Yeah, no snow over here, but love riding, being in the game for 16 years now.
I Ride at least once a year, but always for a long time.

At first, I want to apologize for my English, hope I make my self understandable.

I'm from São Paulo, 32 years.

I'm more of a freerider, love the Powder, carving, and speed up. I like the Park as well, but going there more recently, and want to improve here.

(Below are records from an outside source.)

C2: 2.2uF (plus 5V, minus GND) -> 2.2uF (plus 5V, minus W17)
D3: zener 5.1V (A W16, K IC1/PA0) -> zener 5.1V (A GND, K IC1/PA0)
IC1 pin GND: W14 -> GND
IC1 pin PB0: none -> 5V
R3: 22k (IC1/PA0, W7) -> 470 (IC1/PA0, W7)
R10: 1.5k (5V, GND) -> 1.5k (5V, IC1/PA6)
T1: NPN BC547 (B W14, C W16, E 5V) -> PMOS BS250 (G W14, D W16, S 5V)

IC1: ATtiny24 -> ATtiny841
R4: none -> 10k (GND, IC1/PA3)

Happy to find this forum, not many great riders in BR to exchange experiences. Im crazy looking for a new board, or maybe 2  . Hope you guys help me.

Best Reagards.


----------



## Sinistaar (Jan 23, 2015)

SUPER curious, where do you ride? How often?
How did you even get into it?


----------



## AK47 (Dec 17, 2014)

Sinistaar said:


> SUPER curious, where do you ride? How often?
> How did you even get into it?


I ride mostly in USA (Clorado and Utah) and Canada Heli-trips

But been to Argentina few times and France.

I for 1,5 month a year.

I started skiing with my father when I was 10, and when I was 16 when tried Snowboard just felt in love for the sport


----------



## JH84 (Nov 30, 2014)

I'm going to Sãu Paulo for work soon! Kind of excited but I hear it's a mess getting parts down there. Jobs take forever so we're bidding super high. Hopefully we get it! I wouldn't mind living there for a few months. 

What do you ride now?


----------



## timmytard (Mar 19, 2009)

Click my pofile, One of my friends is from brazil.

He came up to Whistler & I met him & showed him the goods.

& fuck were they ever the GOODS.

Thanks again Flavio, best day I've had. EVER

Fuckin' incredible.

Get a hold of Flavio, he can ride.
He looks like a fuckin' supermodel too, if you hang out with him, chics will be following you guys around everywhere you go.

Fo Realz


TT


----------



## Rookie09 (Sep 5, 2012)

AK47 said:


> At first, I want to apologize for my English, hope I make my self understandable.


Why does it seem like most foreigners who apologize for their "bad" English use better English than most Americans?


----------



## Cavalinho (Apr 1, 2014)

fala ae truta. pow que dahora que um brasileiro gosta snowboard.. mo show mesmo! abracão da noruega velho!!


----------